East Coast Tour 2013 – Day 7 – Jacksonville, Florida

I slept hard after yesterday’s weather beating and awoke to John’s son Michael clunking around in the kitchen. He slid a cup of coffee in front of me and continued cooking up a breakfast of donuts and assorted meats. Michael is such a hard worker. He has his own lawn care company and like his father, he always has at least a few projects in the works. He builds gadgets and tinkers constantly with electronics and engines. The saying,”The apple doesn’t fall far from the tree” applies here in full force.

Post breakfast, John and I tackled the project of connecting his computer to a circuit board that he ordered to MIDI-ize his player piano. I enjoyed seeing both of our areas of expertise converge. I have used MIDI since 1983 so I was familiar with the interface, the files, and the computer side of things. John knew about the electronic side and how the circuit board needed to trigger his solenoids. We couldn’t get the triggers working but didn’t fiddle with the system for too long as we had a boat trip planned. With John, there is never an urgency about figuring something out. He knows he will eventually get to the solution, but sometimes breaks are needed to let the brain churn on the information already gathered.

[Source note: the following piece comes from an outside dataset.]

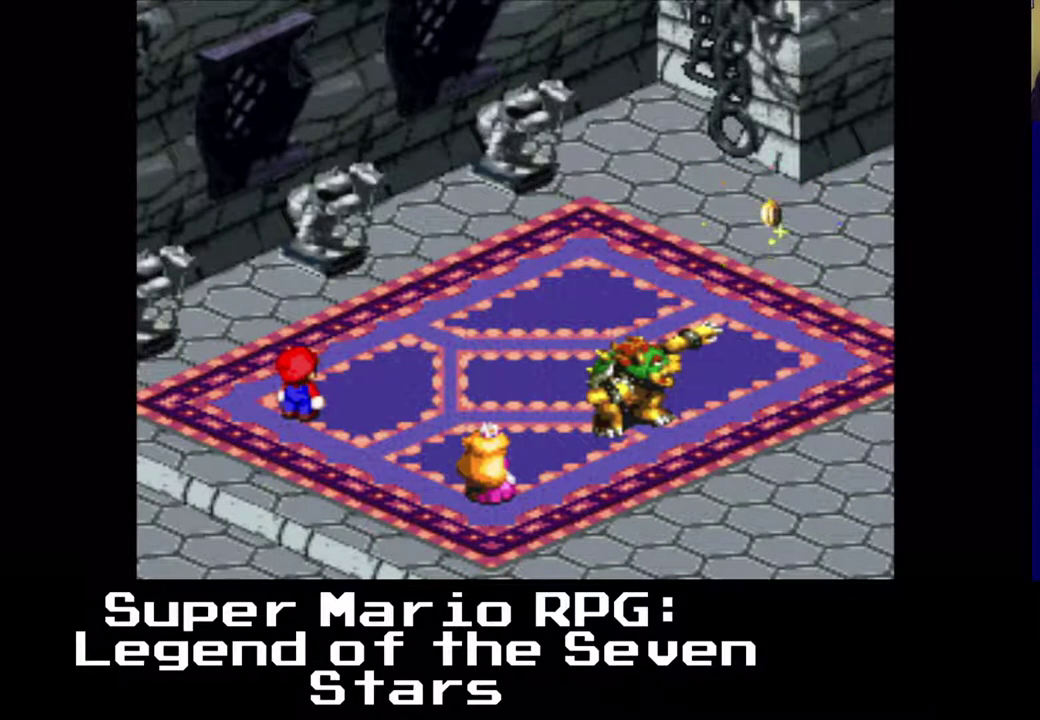
{"buttons": [], "left_stick": "center", "events": []}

John and I hitched up the boat and drove to Daily’s gas station to gas up and get some beer. We also picked up a Italian sub sandwich from Larry’s Giant Subs which is a chain but still a great sandwich. We arrived at the boat ramp and John carefully backed the boat down into the water. He admitted being self-conscious about doing this task since he doesn’t unload the boat much. I said, “Who gives a crap? We don’t know any of these people!” We got the boat launched and we were soon on our way.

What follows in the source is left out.